### SUPPLIED DATA ###

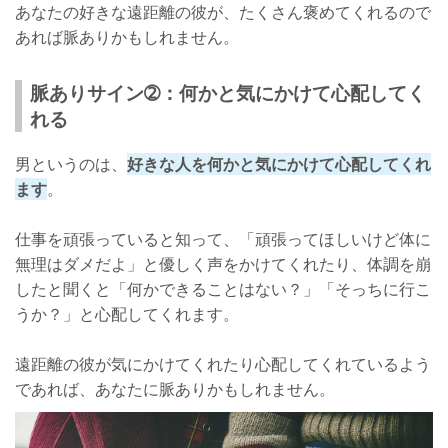
あなたの好きな遠距離の彼が、たくさん褒めてくれるので
あれば脈ありかもしれません。
脈ありサイン➁：何かと気にかけて心配してく
れる
男というのは、
好きな人を何かと気にかけて心配してくれ
ます
。
仕事を頑張っていると知って、「頑張ってほしいけど体に
無理はダメだよ」と優しく声をかけてくれたり、体調を崩
したと聞くと「何かできることはない？」「そっちに行こ
うか？」と心配してくれます。
遠距離の彼が気にかけてくれたり心配してくれているよう
であれば、あなたに脈ありかもしれません。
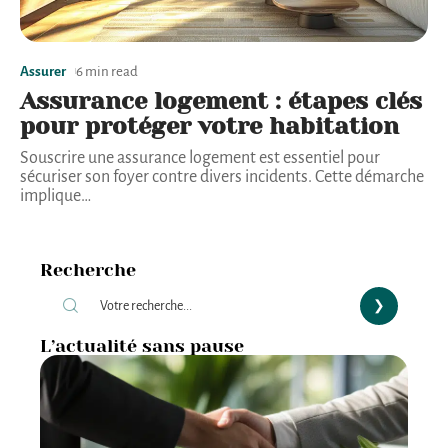
Assurer
6 min read
Assurance logement : étapes clés
pour protéger votre habitation
Souscrire une assurance logement est essentiel pour
sécuriser son foyer contre divers incidents. Cette démarche
implique
…
Recherche
L’actualité sans pause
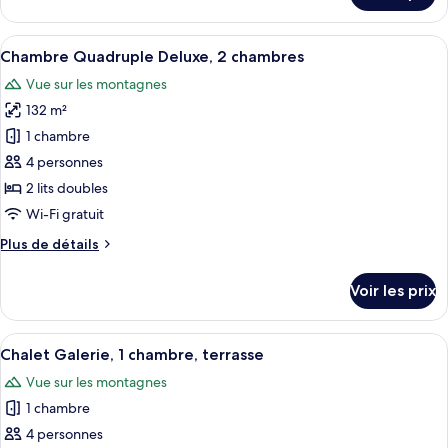
2
le
chambres,
type
Afficher
Une chambre spacieuse avec un lit à ba
baignoire
14
de
Chambre Quadruple Deluxe, 2 chambres
toutes
à
chambre
Vue sur les montagnes
Chambre
les
jets,
Quadruple
132 m²
photos
côté
Deluxe,
pour
1 chambre
montagne
2
ce
chambres,
4 personnes
baignoire
type
2 lits doubles
à
de
Wi-Fi gratuit
jets,
chambre :
côté
Plus
Plus de détails
Chambre
montagne
de
Quadruple
détails
Voir les prix
Deluxe,
sur
le
2
type
Afficher
Une pièce aménagée comme un chalet en
chambres
7
de
Chalet Galerie, 1 chambre, terrasse
toutes
chambre
Vue sur les montagnes
Chambre
les
Quadruple
1 chambre
photos
Deluxe,
pour
4 personnes
2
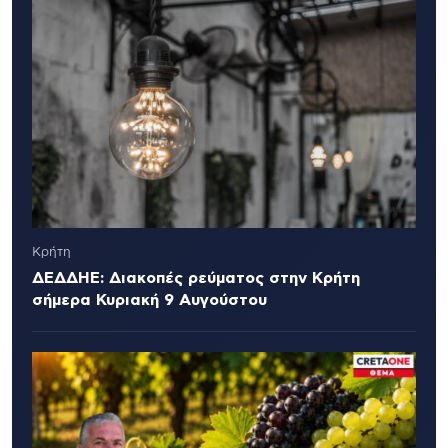
Κρήτη
ΔΕΔΔΗΕ: Διακοπές ρεύματος στην Κρήτη
σήμερα Κυριακή 9 Αυγούστου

###

**TASK BRIEF**
Please give a count of the lines in the records where the word "logement" occurs, with nothing besides it.

**SOLUTION BELOW**
2